§ TASK GOAL: Could you lay out the lines of the items below as a Markdown table with two columns, Row and Line, where Row numbers each line? Start with the line containing "genus: Alnus", continue through the line containing "scientific name: Molothrus ater" (both included), and leave out blank lines.
· · ·
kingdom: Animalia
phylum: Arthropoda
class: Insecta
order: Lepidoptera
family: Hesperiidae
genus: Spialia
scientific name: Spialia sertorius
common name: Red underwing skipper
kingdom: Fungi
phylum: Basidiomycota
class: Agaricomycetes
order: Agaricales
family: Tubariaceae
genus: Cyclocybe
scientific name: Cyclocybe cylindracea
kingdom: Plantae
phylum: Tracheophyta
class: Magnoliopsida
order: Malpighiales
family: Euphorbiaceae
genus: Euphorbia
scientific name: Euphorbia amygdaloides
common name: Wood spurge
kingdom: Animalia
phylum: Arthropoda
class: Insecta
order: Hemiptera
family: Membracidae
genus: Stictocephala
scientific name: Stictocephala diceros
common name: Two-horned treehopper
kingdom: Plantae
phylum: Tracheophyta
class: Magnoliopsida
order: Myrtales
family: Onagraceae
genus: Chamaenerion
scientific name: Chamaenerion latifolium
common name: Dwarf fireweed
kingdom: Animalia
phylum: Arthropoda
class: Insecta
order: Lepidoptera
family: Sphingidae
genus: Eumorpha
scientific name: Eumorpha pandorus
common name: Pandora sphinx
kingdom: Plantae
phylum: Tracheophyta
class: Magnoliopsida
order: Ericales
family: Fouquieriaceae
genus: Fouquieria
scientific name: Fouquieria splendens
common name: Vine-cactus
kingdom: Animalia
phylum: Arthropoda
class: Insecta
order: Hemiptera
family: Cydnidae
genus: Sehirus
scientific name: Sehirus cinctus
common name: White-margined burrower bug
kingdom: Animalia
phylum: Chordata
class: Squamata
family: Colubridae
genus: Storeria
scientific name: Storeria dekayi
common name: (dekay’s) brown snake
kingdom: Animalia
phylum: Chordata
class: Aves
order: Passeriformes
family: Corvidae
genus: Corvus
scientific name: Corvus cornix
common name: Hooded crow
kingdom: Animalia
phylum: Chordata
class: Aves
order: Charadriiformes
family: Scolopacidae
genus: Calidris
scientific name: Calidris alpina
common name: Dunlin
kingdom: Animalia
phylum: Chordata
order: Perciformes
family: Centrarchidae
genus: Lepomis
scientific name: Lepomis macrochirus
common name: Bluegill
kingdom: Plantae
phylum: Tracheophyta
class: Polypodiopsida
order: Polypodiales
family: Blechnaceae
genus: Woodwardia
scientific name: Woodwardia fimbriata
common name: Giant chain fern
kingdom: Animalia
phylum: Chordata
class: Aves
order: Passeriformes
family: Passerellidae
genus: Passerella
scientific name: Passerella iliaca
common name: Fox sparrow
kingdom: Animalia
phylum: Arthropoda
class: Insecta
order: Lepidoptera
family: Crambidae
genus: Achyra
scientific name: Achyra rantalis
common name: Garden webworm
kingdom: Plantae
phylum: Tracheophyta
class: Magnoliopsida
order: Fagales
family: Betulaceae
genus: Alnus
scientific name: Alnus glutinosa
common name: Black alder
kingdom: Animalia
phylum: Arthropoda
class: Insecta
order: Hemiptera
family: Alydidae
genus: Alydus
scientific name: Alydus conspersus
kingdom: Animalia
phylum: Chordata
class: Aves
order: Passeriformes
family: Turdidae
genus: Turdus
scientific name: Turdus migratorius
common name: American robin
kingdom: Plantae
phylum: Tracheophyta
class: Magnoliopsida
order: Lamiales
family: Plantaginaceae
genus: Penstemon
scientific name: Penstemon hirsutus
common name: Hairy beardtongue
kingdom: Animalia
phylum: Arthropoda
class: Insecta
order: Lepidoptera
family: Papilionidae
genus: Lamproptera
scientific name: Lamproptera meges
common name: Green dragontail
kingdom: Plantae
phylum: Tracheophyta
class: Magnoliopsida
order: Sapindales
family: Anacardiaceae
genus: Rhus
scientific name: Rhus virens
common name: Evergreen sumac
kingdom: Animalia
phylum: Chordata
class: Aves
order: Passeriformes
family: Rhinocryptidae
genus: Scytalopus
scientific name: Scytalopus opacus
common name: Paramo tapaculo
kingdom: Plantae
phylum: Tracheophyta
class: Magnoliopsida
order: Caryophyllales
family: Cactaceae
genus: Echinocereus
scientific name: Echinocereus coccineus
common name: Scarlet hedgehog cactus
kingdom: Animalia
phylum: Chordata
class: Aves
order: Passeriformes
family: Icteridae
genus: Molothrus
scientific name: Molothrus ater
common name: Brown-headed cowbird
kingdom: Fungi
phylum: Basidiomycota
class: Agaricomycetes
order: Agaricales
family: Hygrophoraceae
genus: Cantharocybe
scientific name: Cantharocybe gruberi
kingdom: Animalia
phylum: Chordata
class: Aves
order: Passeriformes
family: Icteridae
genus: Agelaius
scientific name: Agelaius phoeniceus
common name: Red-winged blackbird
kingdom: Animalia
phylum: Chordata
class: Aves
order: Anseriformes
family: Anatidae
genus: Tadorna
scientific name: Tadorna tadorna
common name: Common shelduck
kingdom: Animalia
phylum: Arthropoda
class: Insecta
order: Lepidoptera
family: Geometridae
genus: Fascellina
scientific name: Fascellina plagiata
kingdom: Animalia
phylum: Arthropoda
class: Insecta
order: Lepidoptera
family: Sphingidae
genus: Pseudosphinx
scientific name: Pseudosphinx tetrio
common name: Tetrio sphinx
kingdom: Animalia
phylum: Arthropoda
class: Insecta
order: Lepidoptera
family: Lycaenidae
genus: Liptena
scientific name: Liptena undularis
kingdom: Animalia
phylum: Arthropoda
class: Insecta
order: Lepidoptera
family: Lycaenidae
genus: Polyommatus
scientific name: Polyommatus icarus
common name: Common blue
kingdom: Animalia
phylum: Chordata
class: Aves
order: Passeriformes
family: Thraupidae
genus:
· · ·
§ SOLUTION TO THIS EXERCISE:
| Row | Line |
|---|---|
| 1 | genus: Alnus |
| 2 | scientific name: Alnus glutinosa |
| 3 | common name: Black alder |
| 4 | kingdom: Animalia |
| 5 | phylum: Arthropoda |
| 6 | class: Insecta |
| 7 | order: Hemiptera |
| 8 | family: Alydidae |
| 9 | genus: Alydus |
| 10 | scientific name: Alydus conspersus |
| 11 | kingdom: Animalia |
| 12 | phylum: Chordata |
| 13 | class: Aves |
| 14 | order: Passeriformes |
| 15 | family: Turdidae |
| 16 | genus: Turdus |
| 17 | scientific name: Turdus migratorius |
| 18 | common name: American robin |
| 19 | kingdom: Plantae |
| 20 | phylum: Tracheophyta |
| 21 | class: Magnoliopsida |
| 22 | order: Lamiales |
| 23 | family: Plantaginaceae |
| 24 | genus: Penstemon |
| 25 | scientific name: Penstemon hirsutus |
| 26 | common name: Hairy beardtongue |
| 27 | kingdom: Animalia |
| 28 | phylum: Arthropoda |
| 29 | class: Insecta |
| 30 | order: Lepidoptera |
| 31 | family: Papilionidae |
| 32 | genus: Lamproptera |
| 33 | scientific name: Lamproptera meges |
| 34 | common name: Green dragontail |
| 35 | kingdom: Plantae |
| 36 | phylum: Tracheophyta |
| 37 | class: Magnoliopsida |
| 38 | order: Sapindales |
| 39 | family: Anacardiaceae |
| 40 | genus: Rhus |
| 41 | scientific name: Rhus virens |
| 42 | common name: Evergreen sumac |
| 43 | kingdom: Animalia |
| 44 | phylum: Chordata |
| 45 | class: Aves |
| 46 | order: Passeriformes |
| 47 | family: Rhinocryptidae |
| 48 | genus: Scytalopus |
| 49 | scientific name: Scytalopus opacus |
| 50 | common name: Paramo tapaculo |
| 51 | kingdom: Plantae |
| 52 | phylum: Tracheophyta |
| 53 | class: Magnoliopsida |
| 54 | order: Caryophyllales |
| 55 | family: Cactaceae |
| 56 | genus: Echinocereus |
| 57 | scientific name: Echinocereus coccineus |
| 58 | common name: Scarlet hedgehog cactus |
| 59 | kingdom: Animalia |
| 60 | phylum: Chordata |
| 61 | class: Aves |
| 62 | order: Passeriformes |
| 63 | family: Icteridae |
| 64 | genus: Molothrus |
| 65 | scientific name: Molothrus ater |